When I initially began my exploration of sacred sexuality, I started with Tantra, as many people do. This led me to other sacred sexual concepts and practices, other belief systems, other spiritual paths. I found male multiple orgasms in Taoist thought; focused and directed energy in Wicca; vision and sacred space in Shamanic work.
I started with sex, but ended up truly exploring spirituality itself, with sex as the door, the jumping-off point. And even as I moved on, studying and experiencing beliefs that viewed sex as an earthly distraction from the divine, I came to see ways to connect (or re-connect) sex and sexuality, integrate it into the whole.
Most important, I came to see the connection in all things, all faiths, all beliefs. That while our religions seem very different, they connect far more than they diverge. Religion is how we explain life and the Universe, how we make sense of things, how we make rules for how we treat each other and our planet.
Spirituality, then, is how we integrate those rules, and choose which work for us, which make sense, which do not. We begin to learn that we can love God and still disagree with the tenets of one belief system or another. Most importantly, we learn that God can still love us, be a part of who we are, even if we choose to disregard some of the rules.
An artist friend insists that if you want to draw cartoons, you must first be a classically trained artist, drawing realistic anatomy. He says that you must learn the rules thoroughly, before being able to make intelligent and accurate choices about how to break them.

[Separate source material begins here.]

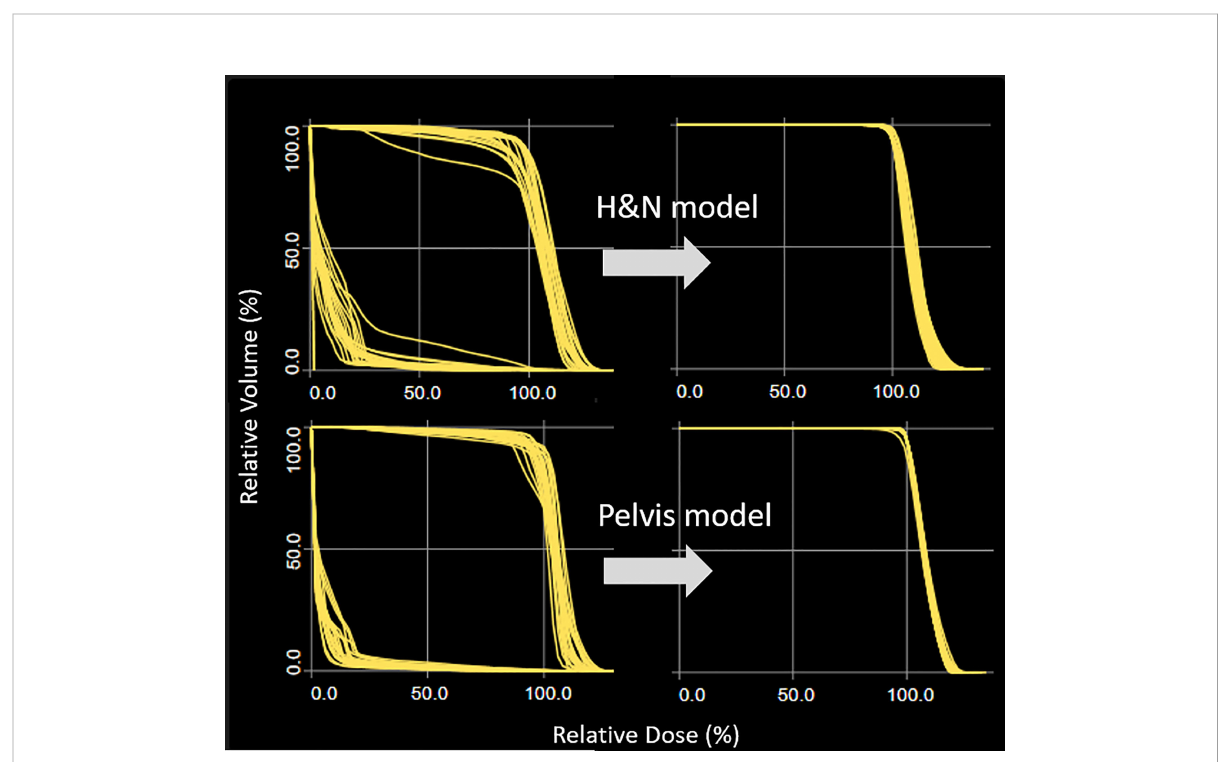
FIGURE 1 Target DVH distribution for H&N and pelvis plans. Optimization when chest plan is used as the base dose resulted in a wide target DVH range (left column). The scattered DVH distribution was successfully removed once the model plans were re-optimized without the base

We break rules not to rebel, but because we’ve learned which rules must be followed and which can be broken, and when.
For many people, the idea of “sacred sexuality” – a connection between the divine and sex – is in itself a breaking of rules.

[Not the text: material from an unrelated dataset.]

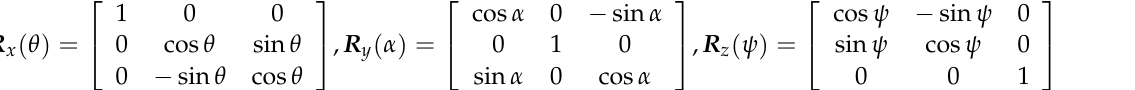
= 0 The solar vector in b-frame ( s b ) calculated by the compound eye polarization sensor, is used to establish the measurement equation. Figure 3 shows the relationship of the main vectors used in solar vector calculation. The polarization angle measured by any monocular polarization unit is represented by α i . The E-vector in m i -frame can be described by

I am of the opinion that much of religion is like teaching the artist anatomy, or teaching a child to be safe in the kitchen. When a toddler comes close to the stove, we yell “HOT!” This startles, frightens the child. Even if the stove isn’t hot, we yell “HOT!” because it might be hot, and the child is too small to understand or discern when it is safe to touch it.
Sex is like that hot stove. Religion yells “HOT!” at us, whenever we grow close, because there is danger there. But as we grow up, we learn that the stove isn’t always hot. We learn when to tell if it’s safe to touch. Indeed, we learn that the stove is an important, valuable thing. We learn to use it, to cook, to nourish ourselves.
Sex is a wonderful, integral part of being a human being. We are born because of it; we spend our lives enjoying it, usually creating more little humans to live after we are gone.
Spirituality celebrates those things that are important to us, that are important to the Universe, to the divine, to each other. Sex is one of those things.
My initial study of Tantra was about following rules. Memorizing the names of chakras, colors and mantras. I studied other concepts with diligence. And I think these things are important, because they teach us how to find, focus, move and direct energy. We must learn the anatomy of energy.
But I have come to see sacred sexuality as a spiritual concept in and of itself, not a religion bound by rules. I don’t have to remember the mantra for the throat chakra in order to move energy through it. Truly, I don’t even need to believe in the whole concept of chakras. Because the more I’ve studied, the more connections I’ve seen, the more I’ve become clear: sacred sexuality is about understanding and moving energy. Indeed, life is about understanding and moving energy. And once you’ve got that, once that’s clear, the rules and details and order of religion become nothing more than ways to help us focus, to be present and tuned in and connected to the energy.
We can choose to create a sacred space in which to move our energy – beat a drum, create circle, chant and sing, meditate and breathe. We can use physical means to help us become present, and open to the Universe. We may need to do this, if for no other reason than to give ourselves permission to let go of our stresses and worries, and be in the moment.
But I think we can reach a point where we don’t need to do that. Where we can simply tap into the energy and direct it as needed.
We can choose to make sex sacred, even if we’re Christian or Muslim or Jewish. We can choose to make any aspect of life sacred. Or all of them.
One of the most amazing sacred sexual teachers I’ve had the honor to meet is Kenneth Ray Stubbs. On his Sexual Shaman website, he writes: “If we wish to understand Tantra, we must know energy. If we wish to understand Shamanism, we must know energy. If we wish to understand orgasm, we must know energy. If we wish to understand God/Source/Goddess, we must know energy. With energy comes wisdom. Without these, there is no transformation.”
Energy is in all things, from going to church, to going to work, to surfing the Internet, to sex, and everything in between. Energy is in the earth, the trees, the ants and sky and plants. Sacred sexuality teaches us how to explore that energy, tap into it. To see the holy, the sacred, in all things – in and outside the bedroom. We can break religion’s rules with love, to see that the Universe is like the hot stove – it provides us with energy to nourish the soul.